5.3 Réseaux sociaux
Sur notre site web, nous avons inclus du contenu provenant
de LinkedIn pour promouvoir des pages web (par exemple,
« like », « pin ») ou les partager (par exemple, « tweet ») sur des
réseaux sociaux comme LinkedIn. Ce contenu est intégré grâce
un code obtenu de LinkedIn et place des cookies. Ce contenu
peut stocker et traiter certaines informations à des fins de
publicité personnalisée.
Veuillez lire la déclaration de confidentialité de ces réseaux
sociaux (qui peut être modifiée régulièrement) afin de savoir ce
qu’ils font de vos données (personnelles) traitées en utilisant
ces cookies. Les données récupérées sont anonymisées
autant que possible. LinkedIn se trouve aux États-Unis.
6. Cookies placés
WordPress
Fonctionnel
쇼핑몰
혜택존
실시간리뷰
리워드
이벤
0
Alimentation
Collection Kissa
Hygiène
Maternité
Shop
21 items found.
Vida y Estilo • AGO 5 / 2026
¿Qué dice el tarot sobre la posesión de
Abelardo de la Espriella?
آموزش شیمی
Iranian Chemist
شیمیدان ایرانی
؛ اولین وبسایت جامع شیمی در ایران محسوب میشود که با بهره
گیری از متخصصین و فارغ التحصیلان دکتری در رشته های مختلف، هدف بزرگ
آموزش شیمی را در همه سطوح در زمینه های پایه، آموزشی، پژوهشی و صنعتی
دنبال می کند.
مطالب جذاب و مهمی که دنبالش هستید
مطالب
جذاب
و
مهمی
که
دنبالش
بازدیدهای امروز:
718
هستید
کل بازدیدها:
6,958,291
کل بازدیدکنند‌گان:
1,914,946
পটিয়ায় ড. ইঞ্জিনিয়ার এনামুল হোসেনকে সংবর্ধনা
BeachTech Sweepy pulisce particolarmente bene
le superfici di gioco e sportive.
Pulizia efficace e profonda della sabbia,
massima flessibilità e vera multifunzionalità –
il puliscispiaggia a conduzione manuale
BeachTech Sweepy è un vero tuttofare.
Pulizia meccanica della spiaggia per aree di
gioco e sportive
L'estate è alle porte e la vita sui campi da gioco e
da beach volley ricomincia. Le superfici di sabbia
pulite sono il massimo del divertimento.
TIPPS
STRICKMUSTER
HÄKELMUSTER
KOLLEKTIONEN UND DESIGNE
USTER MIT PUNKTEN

_Instructions for the task_:
Please output the text of every entry above line by line, reproducing each character unchanged.

_Written response_:
5.3 Réseaux sociaux
Sur notre site web, nous avons inclus du contenu provenant
de LinkedIn pour promouvoir des pages web (par exemple,
« like », « pin ») ou les partager (par exemple, « tweet ») sur des
réseaux sociaux comme LinkedIn. Ce contenu est intégré grâce
un code obtenu de LinkedIn et place des cookies. Ce contenu
peut stocker et traiter certaines informations à des fins de
publicité personnalisée.
Veuillez lire la déclaration de confidentialité de ces réseaux
sociaux (qui peut être modifiée régulièrement) afin de savoir ce
qu’ils font de vos données (personnelles) traitées en utilisant
ces cookies. Les données récupérées sont anonymisées
autant que possible. LinkedIn se trouve aux États-Unis.
6. Cookies placés
WordPress
Fonctionnel
쇼핑몰
혜택존
실시간리뷰
리워드
이벤
0
Alimentation
Collection Kissa
Hygiène
Maternité
Shop
21 items found.
Vida y Estilo • AGO 5 / 2026
¿Qué dice el tarot sobre la posesión de
Abelardo de la Espriella?
آموزش شیمی
Iranian Chemist
شیمیدان ایرانی
؛ اولین وبسایت جامع شیمی در ایران محسوب میشود که با بهره
گیری از متخصصین و فارغ التحصیلان دکتری در رشته های مختلف، هدف بزرگ
آموزش شیمی را در همه سطوح در زمینه های پایه، آموزشی، پژوهشی و صنعتی
دنبال می کند.
مطالب جذاب و مهمی که دنبالش هستید
مطالب
جذاب
و
مهمی
که
دنبالش
بازدیدهای امروز:
718
هستید
کل بازدیدها:
6,958,291
کل بازدیدکنند‌گان:
1,914,946
পটিয়ায় ড. ইঞ্জিনিয়ার এনামুল হোসেনকে সংবর্ধনা
BeachTech Sweepy pulisce particolarmente bene
le superfici di gioco e sportive.
Pulizia efficace e profonda della sabbia,
massima flessibilità e vera multifunzionalità –
il puliscispiaggia a conduzione manuale
BeachTech Sweepy è un vero tuttofare.
Pulizia meccanica della spiaggia per aree di
gioco e sportive
L'estate è alle porte e la vita sui campi da gioco e
da beach volley ricomincia. Le superfici di sabbia
pulite sono il massimo del divertimento.
TIPPS
STRICKMUSTER
HÄKELMUSTER
KOLLEKTIONEN UND DESIGNE
USTER MIT PUNKTEN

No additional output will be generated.